Saved data entries:
☆ ☆ ☆
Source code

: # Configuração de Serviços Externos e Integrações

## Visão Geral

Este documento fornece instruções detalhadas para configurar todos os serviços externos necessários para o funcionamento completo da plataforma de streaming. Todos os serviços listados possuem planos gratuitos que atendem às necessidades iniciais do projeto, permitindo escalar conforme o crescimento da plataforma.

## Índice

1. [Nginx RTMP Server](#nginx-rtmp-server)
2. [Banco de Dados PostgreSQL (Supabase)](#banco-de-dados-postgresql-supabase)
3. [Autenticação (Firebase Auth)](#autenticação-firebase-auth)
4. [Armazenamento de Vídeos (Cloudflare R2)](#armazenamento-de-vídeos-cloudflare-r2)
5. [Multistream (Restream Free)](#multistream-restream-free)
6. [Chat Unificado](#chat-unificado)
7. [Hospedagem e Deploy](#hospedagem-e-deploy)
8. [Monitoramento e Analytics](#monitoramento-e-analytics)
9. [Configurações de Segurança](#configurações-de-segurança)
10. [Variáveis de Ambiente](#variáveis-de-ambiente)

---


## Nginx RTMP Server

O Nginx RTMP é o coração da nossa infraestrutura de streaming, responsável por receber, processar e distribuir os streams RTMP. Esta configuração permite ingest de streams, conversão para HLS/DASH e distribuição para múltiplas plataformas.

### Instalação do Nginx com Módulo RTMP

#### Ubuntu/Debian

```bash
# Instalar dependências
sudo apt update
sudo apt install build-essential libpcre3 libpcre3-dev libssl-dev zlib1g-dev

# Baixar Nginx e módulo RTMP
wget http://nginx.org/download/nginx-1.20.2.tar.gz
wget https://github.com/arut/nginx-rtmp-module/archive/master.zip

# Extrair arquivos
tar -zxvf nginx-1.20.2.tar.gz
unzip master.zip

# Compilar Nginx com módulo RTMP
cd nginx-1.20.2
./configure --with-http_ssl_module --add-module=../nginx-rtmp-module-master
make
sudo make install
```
☆ ☆ ☆
### Exercise
Give the lines again, exactly as they stand, from the beginning of the data through the line with "7. [Hospedagem e".

### Solved problem
Source code

: # Configuração de Serviços Externos e Integrações

## Visão Geral

Este documento fornece instruções detalhadas para configurar todos os serviços externos necessários para o funcionamento completo da plataforma de streaming. Todos os serviços listados possuem planos gratuitos que atendem às necessidades iniciais do projeto, permitindo escalar conforme o crescimento da plataforma.

## Índice

1. [Nginx RTMP Server](#nginx-rtmp-server)
2. [Banco de Dados PostgreSQL (Supabase)](#banco-de-dados-postgresql-supabase)
3. [Autenticação (Firebase Auth)](#autenticação-firebase-auth)
4. [Armazenamento de Vídeos (Cloudflare R2)](#armazenamento-de-vídeos-cloudflare-r2)
5. [Multistream (Restream Free)](#multistream-restream-free)
6. [Chat Unificado](#chat-unificado)
7. [Hospedagem e Deploy](#hospedagem-e-deploy)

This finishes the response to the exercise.